Single Syllable Writing

I’ve been thinking about how constraints allow a different kind of creativity. Last month students tried two poetry exercises I promised would yield poems they wouldn’t have otherwise written. Safe bet I was right. And you’ve experienced the same in your writing when you follow a prompt or form.

This week I gave another challenge: single syllable writing. This is an old favorite that slows me down. I start with an idea and then spend a lot of time staring at the ceiling. Try it for ten minutes. Write a poem, journal, draft a story.

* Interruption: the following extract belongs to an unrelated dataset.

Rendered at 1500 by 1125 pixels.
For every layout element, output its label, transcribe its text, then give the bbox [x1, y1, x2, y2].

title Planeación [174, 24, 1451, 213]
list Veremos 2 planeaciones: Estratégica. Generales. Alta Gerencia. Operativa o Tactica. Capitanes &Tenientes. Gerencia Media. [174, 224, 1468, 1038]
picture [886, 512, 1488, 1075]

I decided to write about going to the desert last winter to see the kites. I went with that idea because kite is a single syllable word. After finishing the piece I thought about what else I could tell using one syllable words. I’d like to draft another two or three vignettes of our life in Kuwait and see how they read as a whole.

See The Kites

One day we go see the kites. We drive to a stretch of sand and wind and walk to where men send kites in the air, the strings staked in place. The kites are big. On the ground, a kite looks like a tent laid out. In the air it takes shape, sharp and bright on the sky. We squint, point. There is fish. There is a bird.

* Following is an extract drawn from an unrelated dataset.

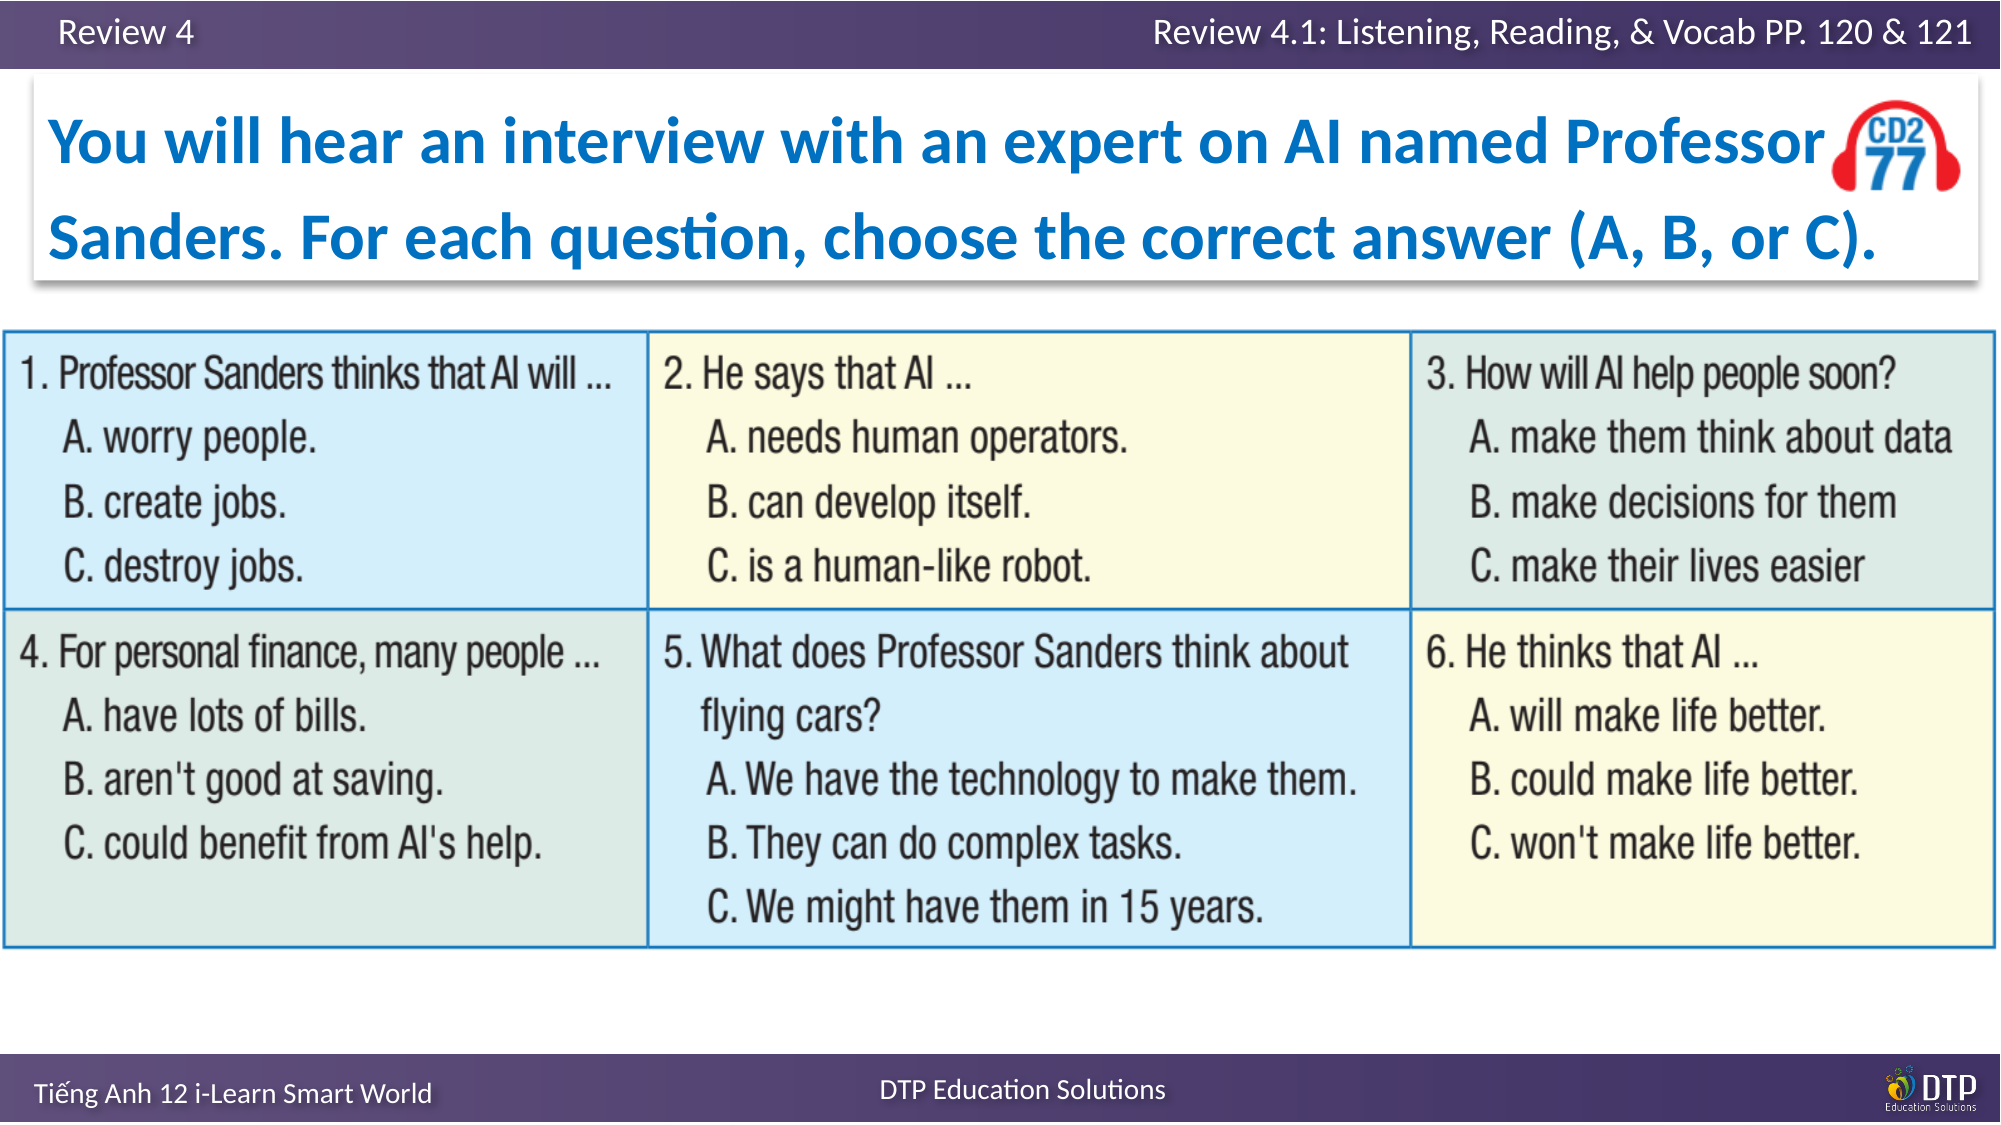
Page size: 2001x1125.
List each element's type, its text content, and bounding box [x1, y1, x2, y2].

The wind plays with my girl’s hair. The wind takes my boy’s shout.

More come by noon. The kids run, yell, laugh. I stand back. I like to see how the day looks. There is a tent where tea and snacks are served. Out front of that, rugs are laid on the sand and chairs set so we can sit and look up. The kites whip and flap, dive and rise. Kites crowd the sky, some so close I think their strings weave knots. They snap and shake, dance and fall but don’t come loose. My mind goes still. Wind goes through me. The sun keeps me in one place.

There is still day left when we go. Out of the wind there is no sound. The kites get small. Blue dots, orange squares, green tails on a white sky.